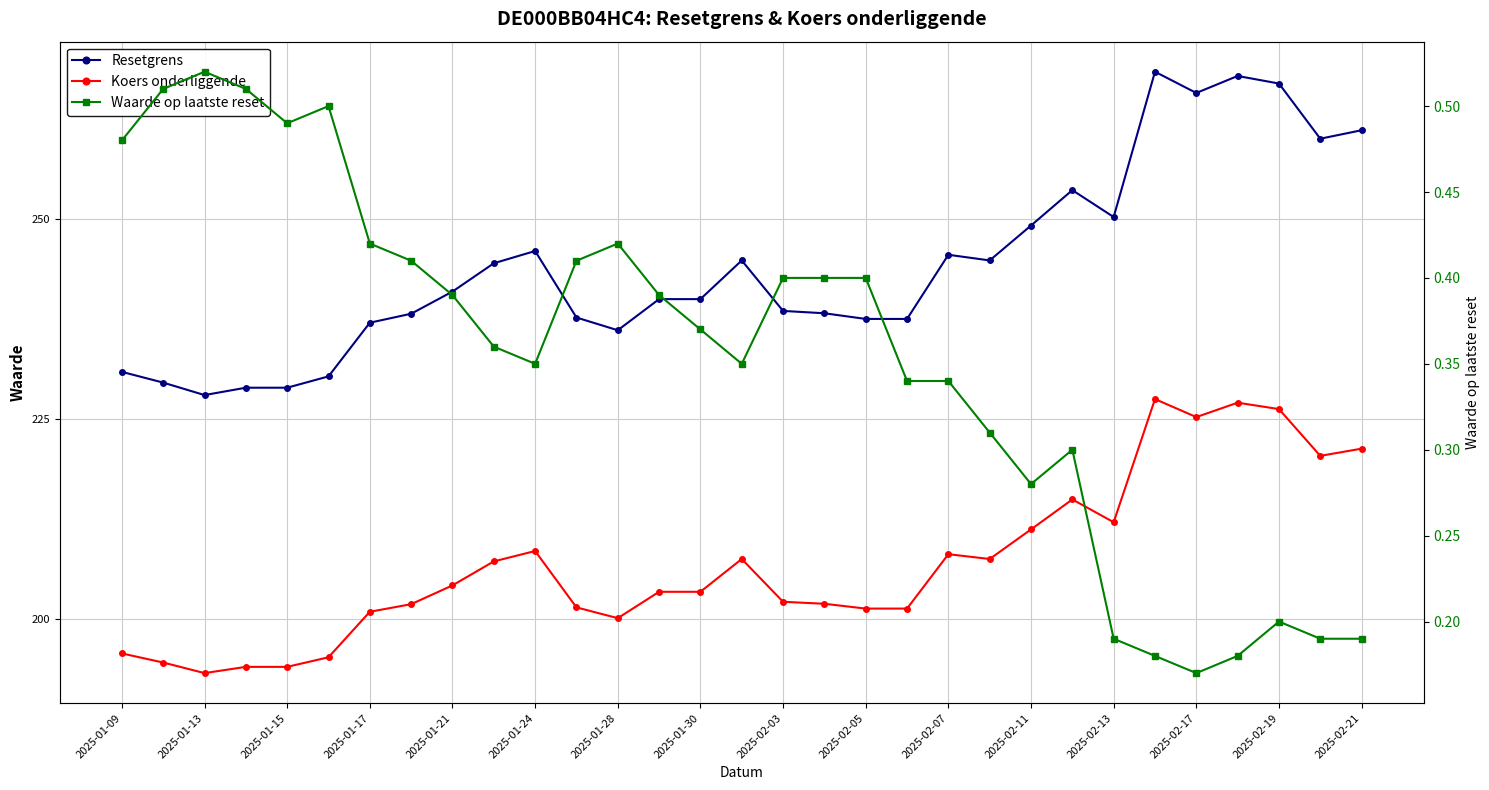

What position from the left is 25?

26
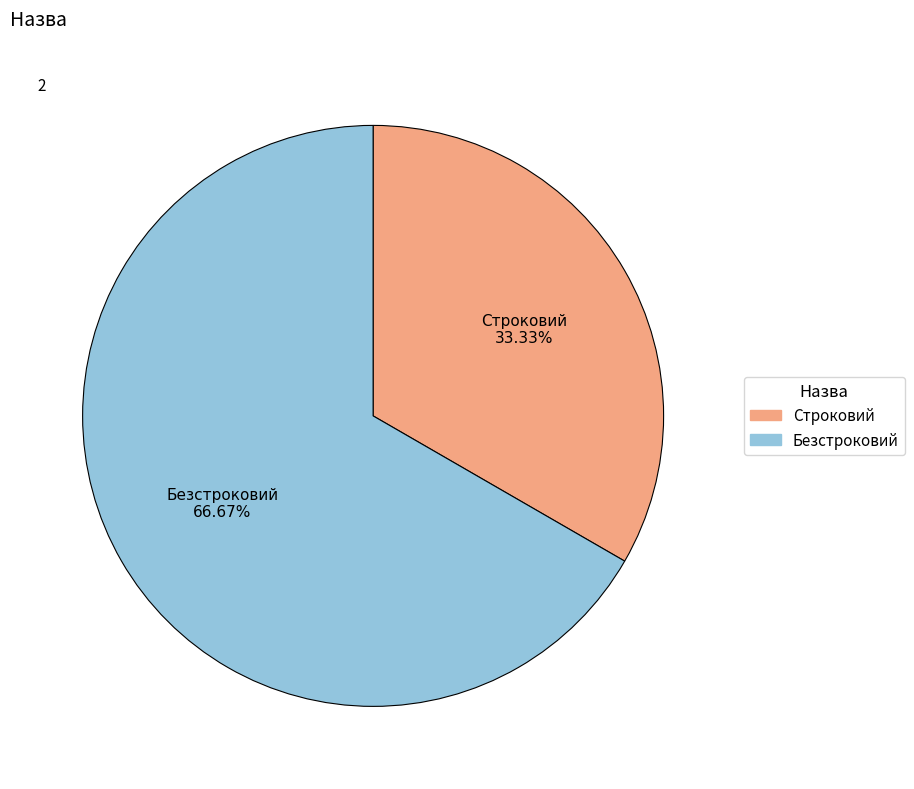

Which has a higher value, Строковий or Безстроковий?

Безстроковий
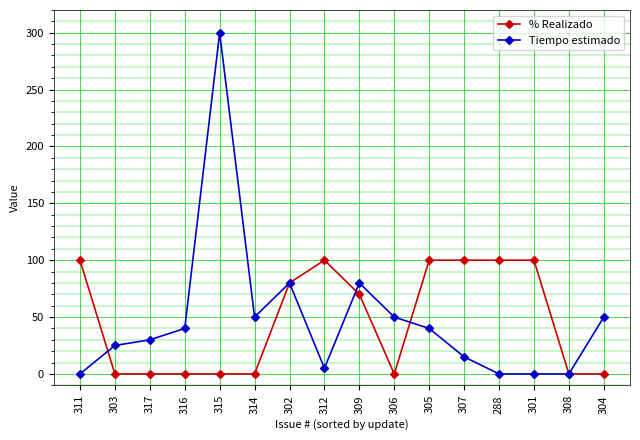

True or false: Tiempo estimado has a value of 33 at 306.

False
········
Prompt
Copy all of the records above verbatim, leaving out the pictures.

Solution below
What position from the left is 25?

26

Which has a higher value, Строковий or Безстроковий?

Безстроковий

True or false: Tiempo estimado has a value of 33 at 306.

False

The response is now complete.